Psychologists have long known that we prefer to take our benefits now rather than have them at some future date and that conversely, we like to defer costs to the future rather than incur them now. In health terms, this translates to us choosing cake today over the prospect of good health tomorrow. Information alone is not always enough to counter this strong innate preference. It tends to be differentially acted upon by people with more agency and has little or no impact on those with the lowest healthy life expectancy.
The recent Prevention Green Paper signalled a move towards more intelligent public health services that will stratify the population to identify those most at risk of ill-health and provide focused, personalised support to help them act on information and take the steps necessary to protect and prolong their health.
More fundamentally we also need population-level actions to reduce our reliance on conscious choice.

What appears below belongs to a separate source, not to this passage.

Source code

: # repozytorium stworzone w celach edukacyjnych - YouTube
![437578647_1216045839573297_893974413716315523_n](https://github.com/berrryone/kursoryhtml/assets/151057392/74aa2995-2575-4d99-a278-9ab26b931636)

Two successful examples of this approach are the mandatory traffic-light food labelling system and the soft drinks industry levy, both of which have encouraged food manufacturers to reformulate their products and make them healthier. Other examples that are supported by evidence are making stairs more prominent than lifts in buildings and reducing the density of fast-food outlets in high streets, both of which influence our behaviour on a subconscious level.
However, there is another cause of the disparity in healthy life expectancy that runs far deeper than the environment in which we live out our adult lives. Research has shown that the onset of avoidable health conditions in younger age groups is mediated through long-term exposure to stress from childhood onwards. Children growing up amidst unstable or violent relationships, in unsafe neighbourhoods, in poor housing, or in families experiencing financial insecurity or debt are more likely to adopt unhealthy behaviours and to experience ill-health at an earlier age.
To increase healthy life expectancy for the most disadvantaged, we need to see a comprehensive package of policies and interventions that recognise that health starts in our homes and communities and is the responsibility of society, not just individuals. Our aim at the Centre for Ageing Better is for people to have five more years free of preventable disability, and to reduce health inequality, by supporting healthy lives at all ages.
We may not all be supercentenarians. But we are set to live much longer than our parents’ or grandparents’ generations, and there is much more to be done to ensure that we can enjoy more of those extra years in good health.